Eine latente Infektion kann als Reaktion auf Veränderungen in der Wirtsumgebung oder der Gesundheit des infizierten Individuums plötzlich produktiv werden. Bei HIV tritt dies häufig dann auf, wenn die antiretrovirale Therapie versagt, entweder aufgrund der Entwicklung einer Resistenz oder einer suboptimalen Adhärenz, und/oder wenn die Immunabwehr infolge der Infektion erschöpft ist.
Wenn dies geschieht, kann das „stille“ Provirus plötzlich aktiviert werden und mit der Expression seines eigenen Genoms beginnen, wobei es ein neues Virus produziert und gleichzeitig die Wirtszelle abtötet.
Eine der Herausforderungen bei der Entwicklung von HIV-Impfstoffen besteht darin, Wege zur wirksamen Ausrottung von HIV in seinem latenten, proviralen Zustand zu finden. Da HIV kein Medikament ist, das eine latente Infektion repliziert, haben antiretrovirale Medikamente – die durch Hemmung der Virusreplikation wirken – wenig Wirkung. Als solches ist das Virus im Wesentlichen unsichtbar und in der Lage, im Verborgenen zu bleiben, selbst wenn es einer vollständig unterdrückenden antiretroviralen Therapie ausgesetzt ist.

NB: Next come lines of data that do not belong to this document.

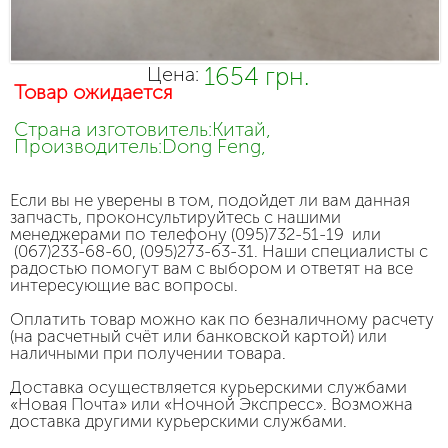
1654 грн.
Цена:
Товар ожидается
Страна изготовитель:Китай,
Производитель:Dong Feng,
Если вы не уверены в том, подойдет ли вам данная
запчасть, проконсультируйтесь с нашими
менеджерами по телефону (095)732-51-19 или
(067)233-68-60, (095)273-63-31. Наши специалисты с
радостью помогут вам с выбором и ответят на все
интересующие вас вопросы.
Оплатить товар можно как по безналичному расчету
(на расчетный счёт или банковской картой) или
наличными при получении товара.
Доставка осуществляется курьерскими службами
«Новая Почта» или «Ночной Экспресс». Возможна
доставка другими курьерскими службами.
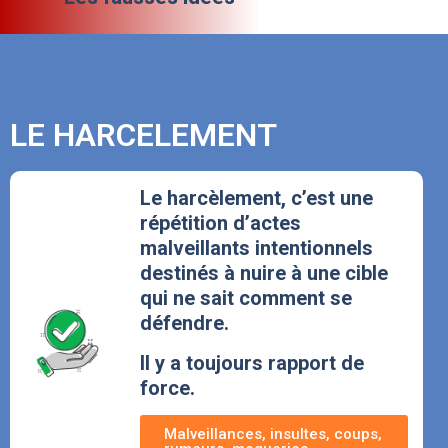
LE HARCELEMENT
Le harcèlement, c’est une
répétition d’actes
malveillants intentionnels
destinés à nuire à une cible
qui ne sait comment se
défendre.
Il y a toujours rapport de
force.
Malveillances, insultes, coups,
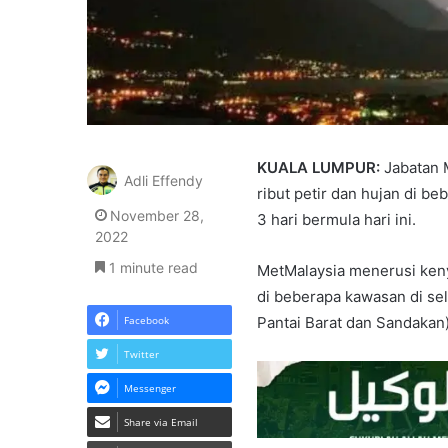
KUALA LUMPUR:
Jabatan 
Adli Effendy
ribut petir dan hujan di 
November 28,
3 hari bermula hari ini.
2022
1 minute read
MetMalaysia menerusi keny
di beberapa kawasan di s
Facebook
Pantai Barat dan Sandakan)
Twitter
Messenger
Share via Email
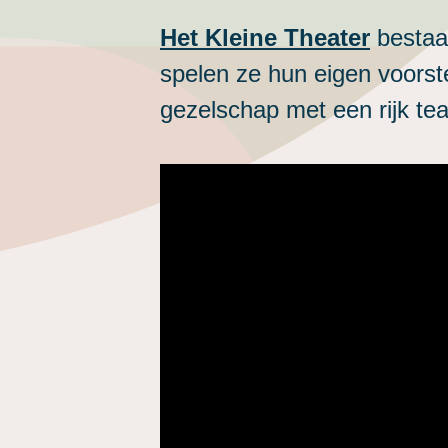
Het Kleine Theater
bestaa
spelen ze hun eigen voorste
gezelschap met een rijk te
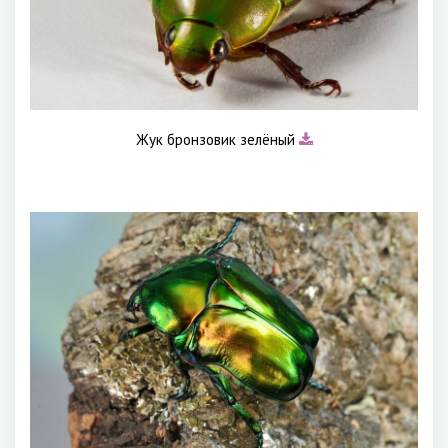
Жук бронзовик зелёный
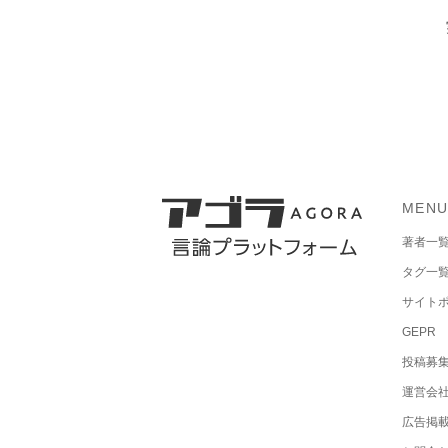
MEN
著者一
タグ一
サイト
GEPR
投稿募
運営会
広告掲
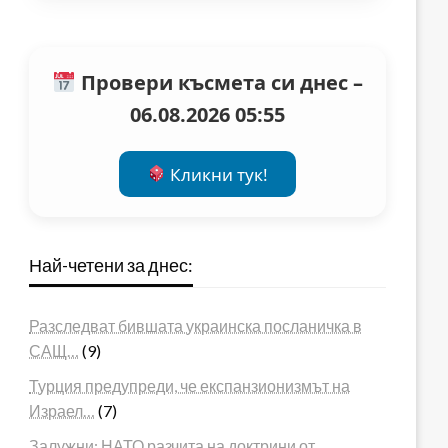
Провери късмета си днес –
06.08.2026 05:55
Кликни тук!
Най-четени за днес:
Разследват бившата украинска посланичка в
САЩ…
(9)
Турция предупреди, че експанзионизмът на
Израел…
(7)
Залужни: НАТО разчита на доктрини от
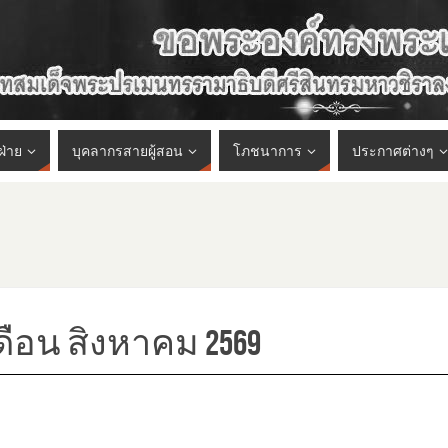
ฝ่าย
บุคลากรสายผู้สอน
โภชนาการ
ประกาศต่างๆ
ือน สิงหาคม 2569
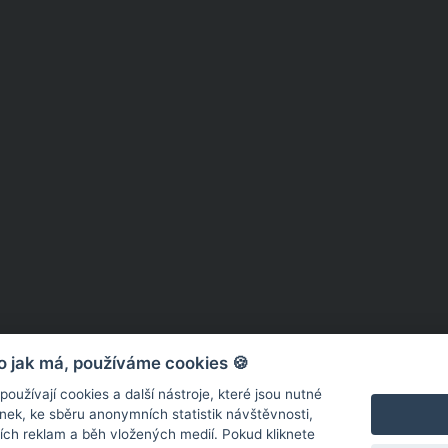
o jak má, používáme cookies 🍪
užívají cookies a další nástroje, které jsou nutné
ek, ke sběru anonymních statistik návštěvnosti,
ních reklam a běh vložených medií. Pokud kliknete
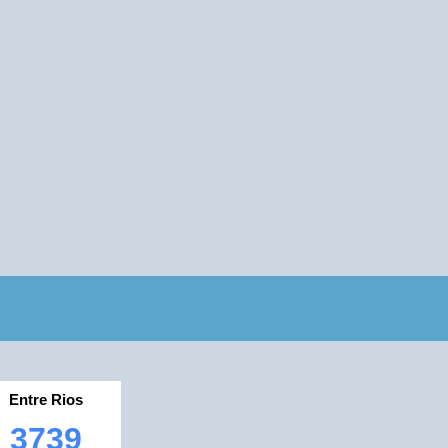
Entre Rios
3739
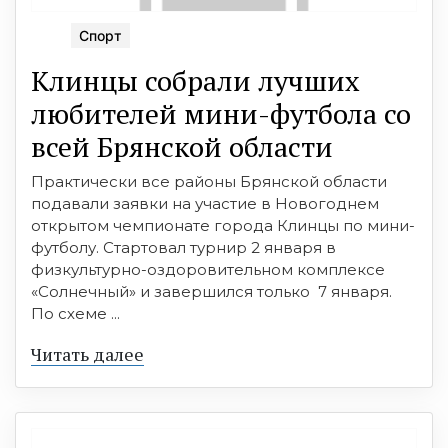
Спорт
Клинцы собрали лучших
любителей мини-футбола со
всей Брянской области
Практически все районы Брянской области
подавали заявки на участие в Новогоднем
открытом чемпионате города Клинцы по мини-
футболу. Стартовал турнир 2 января в
физкультурно-оздоровительном комплексе
«Солнечный» и завершился только 7 января.
По схеме ...
Читать далее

Wissenschaftler erforschen nun Wege, wie latente Reservoirs durch den Einsatz eines oder mehrerer Wirkstoffe aktiviert werden können. Wenn dies erfolgreich ist, können theoretisch andere Strategien (therapeutische, immunologische) eingesetzt werden, um das neu exponierte HIV auszurotten. Oft als „Kick-Kill“ bezeichnet, kann dieser Ansatz letztendlich zu einem erfolgreichen Impfstoffkandidaten und/oder einer erfolgreichen Impfstrategie führen.
Artikel-Quellen (einige auf Englisch)
- Eisele E, Siciliano R. Neudefinition der Virusreservoirs, die die Ausrottung von HIV-1 verhindern. Immunität. 2012;37(3):377-88.
- Ho Y, et al. Replikationskompetente, nicht induzierte Proviren im latenten Reservoir erhöhen die Barriere für die Heilung von HIV-1. Zelle. 2013;155:540-551.
- Ho Y, Shan L, Hosmane N, et al. Replikationskompetente nichtinduzierte Proviren im latenten Reservoir erhöhen die Barriere zur HIV-1-Heilung. Die Zelle. 2013;155(3):540-51.
- Wu Y. HIV-1-Genexpression: Lehren aus Provirus und nicht-integrierter DNA. Retrovirologie. 2004;1(13). doi:10.1186/1742-4690-1-13.